Das Gedenken an das Attentat von Hanau wird zum Teil politisch vereinnahmt

Vereinnahmt von allen Seiten

Erneut haben unter anderem Antizionisten und türkische Nationa­listen versucht, das Gedenken an die Terroropfer von Hanau für ihre Zwecke zu instrumentalisieren.

Es war einer der schwersten Terrorakte in der Geschichte der Bundesrepublik. Am 19. Februar 2020 machte ein Rechtsextremer im hessischen Hanau gezielt Jagd auf Menschen, die er für Ausländer hielt. Er ermordete zehn Menschen und hinterließ ein Manifest, in dem er die rassistische Motivation seiner Tat ausbreitete. Am vergangenen Samstag jährte sich die Tat zum zweiten Mal. Neben offiziellen Gedenkveranstaltungen fanden zahlreiche Demonstrationen und Kundgebungen in ganz Deutschland statt.

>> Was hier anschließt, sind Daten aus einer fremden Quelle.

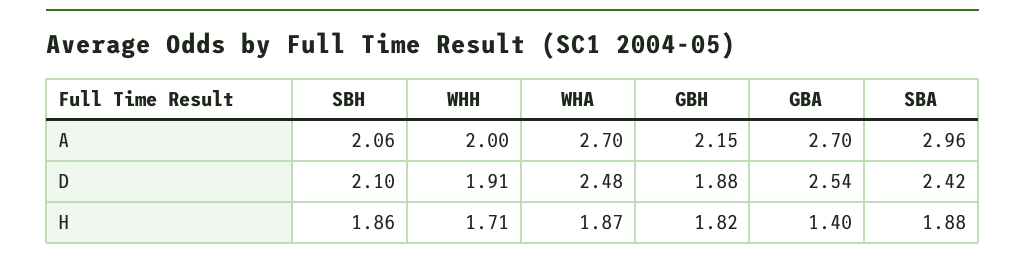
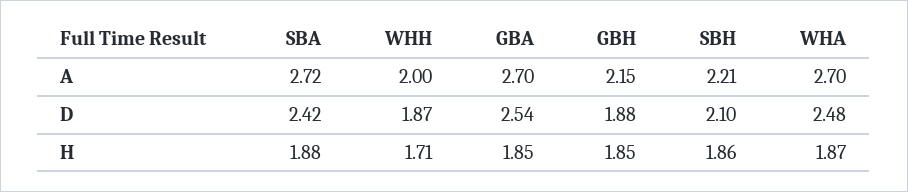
  {
    "SBH": {
-     "A": 2.06,
+     "A": 2.21,
      "D": 2.1,
      "H": 1.86
    },
    "WHH": {
      "A": 2,
-     "D": 1.91,
+     "D": 1.87,
      "H": 1.71
    },
    "WHA": {
      "A": 2.7,
      "D": 2.48,
      "H": 1.87
    },
    "GBH": {
      "A": 2.15,
      "D": 1.88,
-     "H": 1.82
+     "H": 1.85
    },
    "GBA": {
      "A": 2.7,
      "D": 2.54,
-     "H": 1.4
+     "H": 1.85
    },
    "SBA": {
-     "A": 2.96,
+     "A": 2.72,
      "D": 2.42,
      "H": 1.88
    }
  }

Tausende Menschen beteiligten sich an den Protesten, die sich auch gegen den Rassismus der deutschen Behörden und das Agieren der Sicherheitsbehörden richteten.

Schon der Trauermarsch 2020 wurde als Versuch türkisch-nationalistischer und islamistischer Kräfte kritisiert, die Opfer des Anschlags zu vereinnahmen.

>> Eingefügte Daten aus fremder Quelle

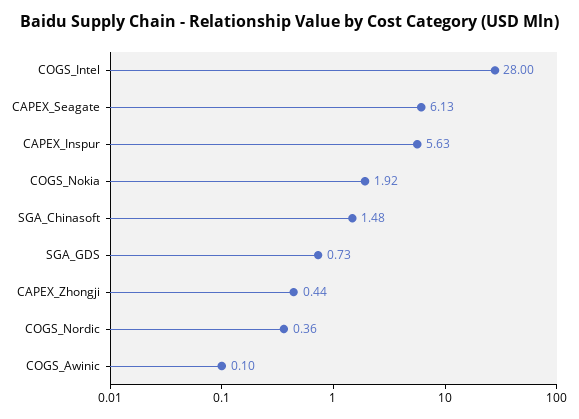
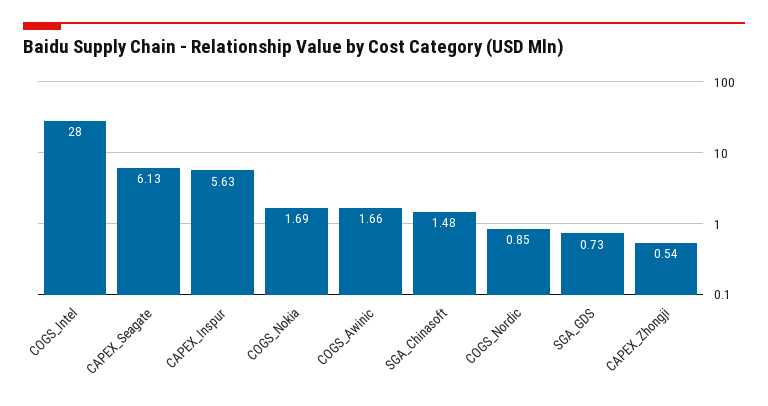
  {
    "COGS_Intel": 28,
    "CAPEX_Seagate": 6.13,
    "CAPEX_Inspur": 5.63,
-   "COGS_Nokia": 1.92,
+   "COGS_Nokia": 1.69,
    "SGA_Chinasoft": 1.48,
    "SGA_GDS": 0.73,
-   "CAPEX_Zhongji": 0.44,
+   "CAPEX_Zhongji": 0.54,
-   "COGS_Nordic": 0.36,
+   "COGS_Nordic": 0.85,
-   "COGS_Awinic": 0.1
+   "COGS_Awinic": 1.66
  }

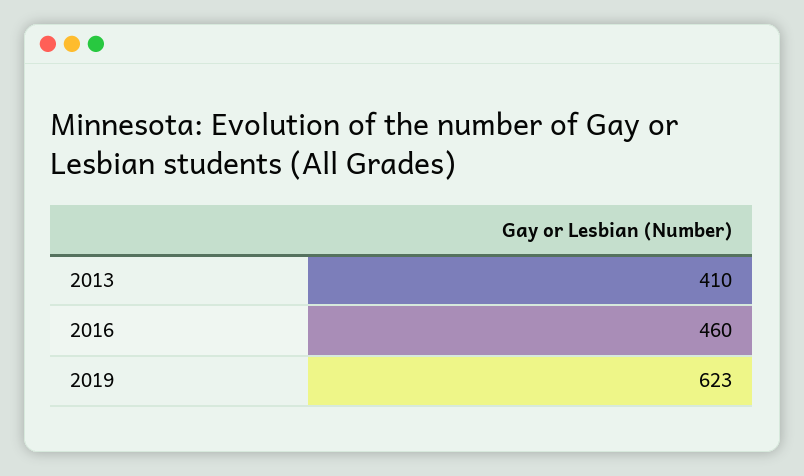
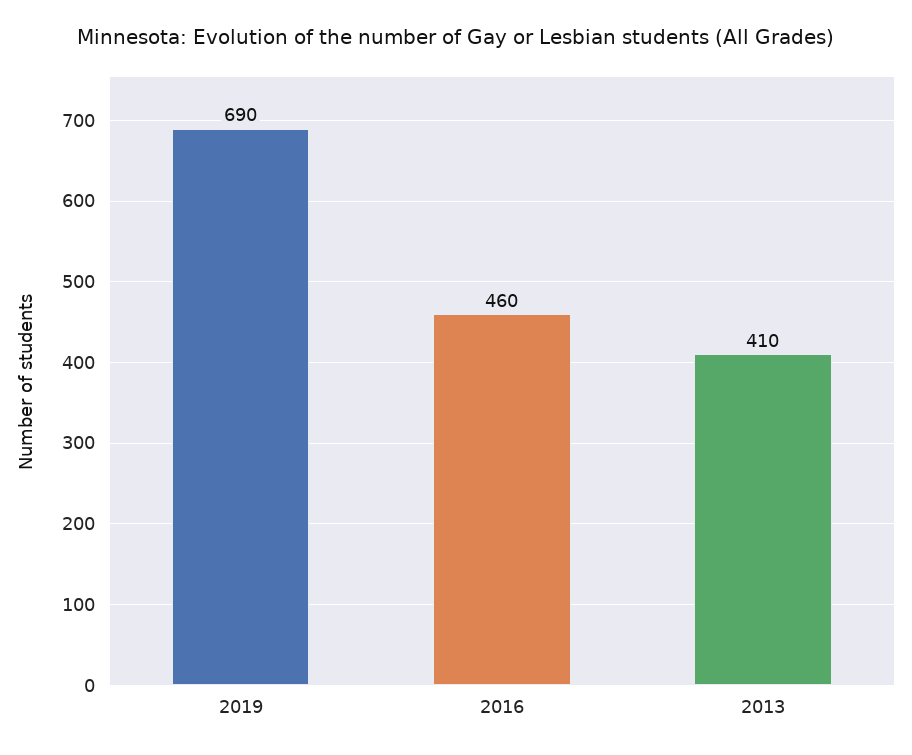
  {
    "2013": 410,
    "2016": 460,
-   "2019": 623
+   "2019": 690
  }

Wie bereits in den vergangenen zwei Jahren zu beobachten war, nahmen auch diesmal manche an den Gedenkveranstaltungen teil, die andere Zwecke verfolgen. Dazu gehörten prominente Politiker und Politikerinnen, die signalisieren wollten, dass sie die Gefahr des Rassismus und des rechtsextremen Terrors ernst nehmen. Bei einer offiziellen Gedenkveranstaltung auf einem Friedhof in Hanau sprachen unter anderem Bundesinnenministerin Nancy Faeser und der hessische Ministerpräsident Volker Bouffier. Ebenfalls dabei war der Hanauer Oberbürgermeister Claus Kaminsky (SPD). Er befand es für nötig, in seiner Rede »auch die Toten der Bombennacht des 19. März 1945« zu erwähnen, die auch auf dem Friedhof lägen und »letztlich ebenfalls Opfer eines blinden Rassismus geworden sind, der von Deutschland ausgegangen ist«.

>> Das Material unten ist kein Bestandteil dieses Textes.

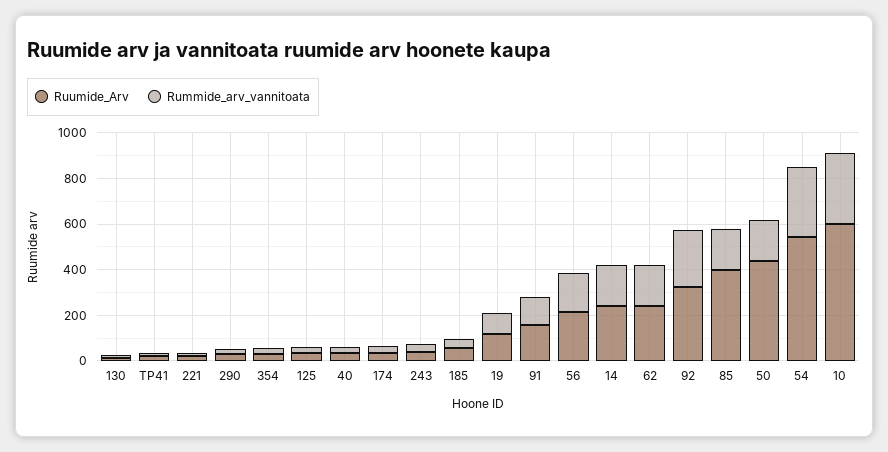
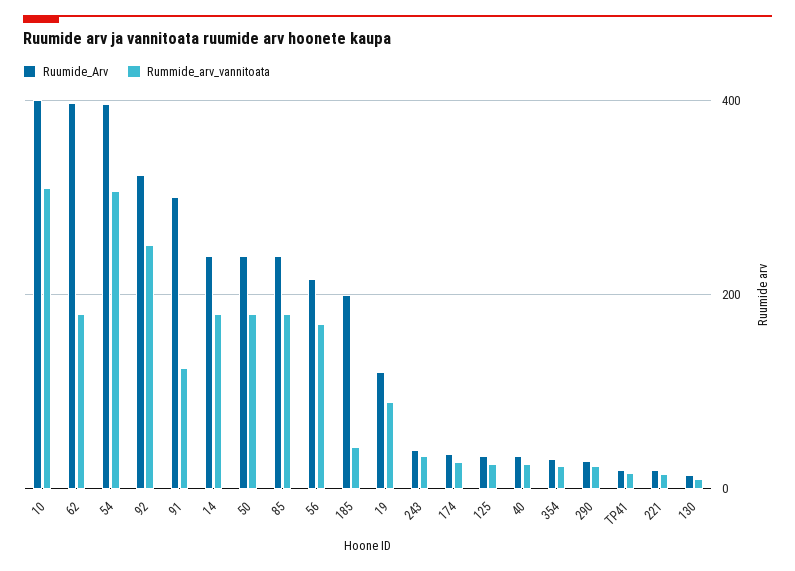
  {
    "Ruumide_Arv": {
      "130": 20,
      "TP41": 20,
      "221": 20,
      "290": 20,
      "354": 40,
      "125": 40,
      "40": 40,
      "174": 40,
      "243": 40,
-     "185": 50,
+     "185": 200,
      "19": 120,
-     "91": 150,
+     "91": 300,
      "56": 220,
      "14": 240,
-     "62": 250,
+     "62": 400,
      "92": 320,
-     "85": 400,
+     "85": 240,
-     "50": 450,
+     "50": 240,
-     "54": 550,
+     "54": 400,
-     "10": 600
+     "10": 400
    },
    "Rummide_arv_vannitoata": {
      "130": 20,
      "TP41": 20,
      "221": 20,
      "290": 20,
      "354": 20,
      "125": 20,
      "40": 20,
      "174": 20,
      "243": 40,
      "185": 40,
      "19": 100,
      "91": 120,
      "56": 180,
      "14": 180,
      "62": 180,
      "92": 260,
      "85": 180,
      "50": 180,
      "54": 300,
      "10": 320
    }
  }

Bei der Veranstaltung waren nur 100 geladene Gäste zugelassen. Emiş Gürbüz, die Mutter des bei dem Anschlag ermordeten Sedat Gürbüz, kri­tisierte in einer Rede auf einer anderen Veranstaltung, prominente Politiker hätten in Hanau Vorrang vor Angehörigen der Opfer gehabt. Das Land Hessen habe die »Gedenkstunde vereinnahmt«, sagte Gürbüz. Es mache sie »fassungslos, dass unsere Wünsche an diesem besonderen Tag ignoriert wurden.«

Andernorts wurde das Gedenken von antizionistischen Gruppen instrumentalisiert. Bei einer Kundgebung in Berlin-Wedding waren Flaggen der Organisation Samidoun zu sehen, einer Untergruppe der palästinensischen Ter­rororganisation PFLP. In Berlin-Kreuz­berg riefen bei einem Protest einige Dutzend Demonstrierende die Parole »Yallah Intifada, von Hanau bis nach Gaza«.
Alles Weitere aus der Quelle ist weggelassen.